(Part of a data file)
[BEGIN]

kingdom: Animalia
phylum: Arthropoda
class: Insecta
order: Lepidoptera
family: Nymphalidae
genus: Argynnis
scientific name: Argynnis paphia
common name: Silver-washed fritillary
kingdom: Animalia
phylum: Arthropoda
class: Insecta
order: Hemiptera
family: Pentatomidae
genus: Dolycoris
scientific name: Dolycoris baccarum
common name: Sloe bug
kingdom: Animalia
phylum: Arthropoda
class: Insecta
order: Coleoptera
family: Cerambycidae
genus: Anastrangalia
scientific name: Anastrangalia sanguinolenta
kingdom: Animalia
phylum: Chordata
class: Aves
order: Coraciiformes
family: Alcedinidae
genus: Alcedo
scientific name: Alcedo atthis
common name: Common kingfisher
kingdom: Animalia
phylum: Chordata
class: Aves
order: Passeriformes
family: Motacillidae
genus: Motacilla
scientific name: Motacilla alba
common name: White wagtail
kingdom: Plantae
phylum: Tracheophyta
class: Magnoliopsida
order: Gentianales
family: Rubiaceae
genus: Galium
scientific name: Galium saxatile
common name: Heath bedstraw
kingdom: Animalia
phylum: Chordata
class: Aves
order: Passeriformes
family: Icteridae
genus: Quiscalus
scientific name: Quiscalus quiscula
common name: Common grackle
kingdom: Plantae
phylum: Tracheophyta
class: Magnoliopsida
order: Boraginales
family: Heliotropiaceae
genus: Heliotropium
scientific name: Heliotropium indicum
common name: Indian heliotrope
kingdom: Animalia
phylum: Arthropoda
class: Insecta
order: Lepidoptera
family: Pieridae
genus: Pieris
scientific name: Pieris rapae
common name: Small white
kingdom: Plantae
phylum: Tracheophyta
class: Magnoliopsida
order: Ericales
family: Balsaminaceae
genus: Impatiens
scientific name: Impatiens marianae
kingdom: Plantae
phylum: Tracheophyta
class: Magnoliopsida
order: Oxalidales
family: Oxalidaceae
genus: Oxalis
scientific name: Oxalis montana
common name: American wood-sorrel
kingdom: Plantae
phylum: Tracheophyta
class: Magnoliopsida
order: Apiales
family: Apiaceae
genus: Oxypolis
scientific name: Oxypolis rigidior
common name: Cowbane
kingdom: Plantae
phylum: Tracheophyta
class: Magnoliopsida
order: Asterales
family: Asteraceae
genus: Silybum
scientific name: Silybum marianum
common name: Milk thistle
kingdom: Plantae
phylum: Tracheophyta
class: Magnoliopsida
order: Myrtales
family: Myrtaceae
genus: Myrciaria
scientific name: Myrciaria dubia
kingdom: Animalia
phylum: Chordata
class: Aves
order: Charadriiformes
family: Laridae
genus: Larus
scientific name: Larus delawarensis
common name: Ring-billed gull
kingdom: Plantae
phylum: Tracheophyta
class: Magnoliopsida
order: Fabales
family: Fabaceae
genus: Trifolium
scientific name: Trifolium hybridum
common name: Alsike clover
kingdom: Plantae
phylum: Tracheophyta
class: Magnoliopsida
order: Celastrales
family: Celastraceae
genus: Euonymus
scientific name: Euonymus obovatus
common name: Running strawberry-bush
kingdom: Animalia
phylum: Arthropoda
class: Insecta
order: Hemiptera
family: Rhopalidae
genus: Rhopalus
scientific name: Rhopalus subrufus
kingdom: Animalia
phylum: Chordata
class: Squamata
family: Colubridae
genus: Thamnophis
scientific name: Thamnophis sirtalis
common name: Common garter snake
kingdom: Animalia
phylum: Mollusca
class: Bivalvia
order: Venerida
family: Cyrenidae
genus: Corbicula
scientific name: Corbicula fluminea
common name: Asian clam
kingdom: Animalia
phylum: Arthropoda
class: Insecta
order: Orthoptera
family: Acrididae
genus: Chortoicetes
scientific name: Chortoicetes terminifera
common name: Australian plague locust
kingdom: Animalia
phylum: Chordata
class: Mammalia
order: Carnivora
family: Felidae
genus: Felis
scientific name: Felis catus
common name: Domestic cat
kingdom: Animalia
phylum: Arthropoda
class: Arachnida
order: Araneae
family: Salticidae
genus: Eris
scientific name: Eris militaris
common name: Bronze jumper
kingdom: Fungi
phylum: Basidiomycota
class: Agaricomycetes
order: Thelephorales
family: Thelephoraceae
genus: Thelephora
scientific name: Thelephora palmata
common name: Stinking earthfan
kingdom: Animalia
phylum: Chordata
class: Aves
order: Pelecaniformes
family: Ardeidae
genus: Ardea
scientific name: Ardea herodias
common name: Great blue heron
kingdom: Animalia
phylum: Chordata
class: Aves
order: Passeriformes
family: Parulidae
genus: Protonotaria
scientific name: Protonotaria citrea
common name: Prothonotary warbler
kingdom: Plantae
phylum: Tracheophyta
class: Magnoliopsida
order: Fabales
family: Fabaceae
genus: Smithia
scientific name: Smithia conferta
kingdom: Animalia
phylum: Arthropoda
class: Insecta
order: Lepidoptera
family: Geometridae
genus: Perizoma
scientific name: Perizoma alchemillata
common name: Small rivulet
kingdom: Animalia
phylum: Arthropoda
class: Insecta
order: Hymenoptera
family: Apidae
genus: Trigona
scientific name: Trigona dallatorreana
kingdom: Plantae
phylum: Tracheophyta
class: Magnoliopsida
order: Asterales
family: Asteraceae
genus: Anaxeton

[END]

* **TASK GOAL**
Reproduce every line above word for word.

* **TASK OUTPUT**
kingdom: Animalia
phylum: Arthropoda
class: Insecta
order: Lepidoptera
family: Nymphalidae
genus: Argynnis
scientific name: Argynnis paphia
common name: Silver-washed fritillary
kingdom: Animalia
phylum: Arthropoda
class: Insecta
order: Hemiptera
family: Pentatomidae
genus: Dolycoris
scientific name: Dolycoris baccarum
common name: Sloe bug
kingdom: Animalia
phylum: Arthropoda
class: Insecta
order: Coleoptera
family: Cerambycidae
genus: Anastrangalia
scientific name: Anastrangalia sanguinolenta
kingdom: Animalia
phylum: Chordata
class: Aves
order: Coraciiformes
family: Alcedinidae
genus: Alcedo
scientific name: Alcedo atthis
common name: Common kingfisher
kingdom: Animalia
phylum: Chordata
class: Aves
order: Passeriformes
family: Motacillidae
genus: Motacilla
scientific name: Motacilla alba
common name: White wagtail
kingdom: Plantae
phylum: Tracheophyta
class: Magnoliopsida
order: Gentianales
family: Rubiaceae
genus: Galium
scientific name: Galium saxatile
common name: Heath bedstraw
kingdom: Animalia
phylum: Chordata
class: Aves
order: Passeriformes
family: Icteridae
genus: Quiscalus
scientific name: Quiscalus quiscula
common name: Common grackle
kingdom: Plantae
phylum: Tracheophyta
class: Magnoliopsida
order: Boraginales
family: Heliotropiaceae
genus: Heliotropium
scientific name: Heliotropium indicum
common name: Indian heliotrope
kingdom: Animalia
phylum: Arthropoda
class: Insecta
order: Lepidoptera
family: Pieridae
genus: Pieris
scientific name: Pieris rapae
common name: Small white
kingdom: Plantae
phylum: Tracheophyta
class: Magnoliopsida
order: Ericales
family: Balsaminaceae
genus: Impatiens
scientific name: Impatiens marianae
kingdom: Plantae
phylum: Tracheophyta
class: Magnoliopsida
order: Oxalidales
family: Oxalidaceae
genus: Oxalis
scientific name: Oxalis montana
common name: American wood-sorrel
kingdom: Plantae
phylum: Tracheophyta
class: Magnoliopsida
order: Apiales
family: Apiaceae
genus: Oxypolis
scientific name: Oxypolis rigidior
common name: Cowbane
kingdom: Plantae
phylum: Tracheophyta
class: Magnoliopsida
order: Asterales
family: Asteraceae
genus: Silybum
scientific name: Silybum marianum
common name: Milk thistle
kingdom: Plantae
phylum: Tracheophyta
class: Magnoliopsida
order: Myrtales
family: Myrtaceae
genus: Myrciaria
scientific name: Myrciaria dubia
kingdom: Animalia
phylum: Chordata
class: Aves
order: Charadriiformes
family: Laridae
genus: Larus
scientific name: Larus delawarensis
common name: Ring-billed gull
kingdom: Plantae
phylum: Tracheophyta
class: Magnoliopsida
order: Fabales
family: Fabaceae
genus: Trifolium
scientific name: Trifolium hybridum
common name: Alsike clover
kingdom: Plantae
phylum: Tracheophyta
class: Magnoliopsida
order: Celastrales
family: Celastraceae
genus: Euonymus
scientific name: Euonymus obovatus
common name: Running strawberry-bush
kingdom: Animalia
phylum: Arthropoda
class: Insecta
order: Hemiptera
family: Rhopalidae
genus: Rhopalus
scientific name: Rhopalus subrufus
kingdom: Animalia
phylum: Chordata
class: Squamata
family: Colubridae
genus: Thamnophis
scientific name: Thamnophis sirtalis
common name: Common garter snake
kingdom: Animalia
phylum: Mollusca
class: Bivalvia
order: Venerida
family: Cyrenidae
genus: Corbicula
scientific name: Corbicula fluminea
common name: Asian clam
kingdom: Animalia
phylum: Arthropoda
class: Insecta
order: Orthoptera
family: Acrididae
genus: Chortoicetes
scientific name: Chortoicetes terminifera
common name: Australian plague locust
kingdom: Animalia
phylum: Chordata
class: Mammalia
order: Carnivora
family: Felidae
genus: Felis
scientific name: Felis catus
common name: Domestic cat
kingdom: Animalia
phylum: Arthropoda
class: Arachnida
order: Araneae
family: Salticidae
genus: Eris
scientific name: Eris militaris
common name: Bronze jumper
kingdom: Fungi
phylum: Basidiomycota
class: Agaricomycetes
order: Thelephorales
family: Thelephoraceae
genus: Thelephora
scientific name: Thelephora palmata
common name: Stinking earthfan
kingdom: Animalia
phylum: Chordata
class: Aves
order: Pelecaniformes
family: Ardeidae
genus: Ardea
scientific name: Ardea herodias
common name: Great blue heron
kingdom: Animalia
phylum: Chordata
class: Aves
order: Passeriformes
family: Parulidae
genus: Protonotaria
scientific name: Protonotaria citrea
common name: Prothonotary warbler
kingdom: Plantae
phylum: Tracheophyta
class: Magnoliopsida
order: Fabales
family: Fabaceae
genus: Smithia
scientific name: Smithia conferta
kingdom: Animalia
phylum: Arthropoda
class: Insecta
order: Lepidoptera
family: Geometridae
genus: Perizoma
scientific name: Perizoma alchemillata
common name: Small rivulet
kingdom: Animalia
phylum: Arthropoda
class: Insecta
order: Hymenoptera
family: Apidae
genus: Trigona
scientific name: Trigona dallatorreana
kingdom: Plantae
phylum: Tracheophyta
class: Magnoliopsida
order: Asterales
family: Asteraceae
genus: Anaxeton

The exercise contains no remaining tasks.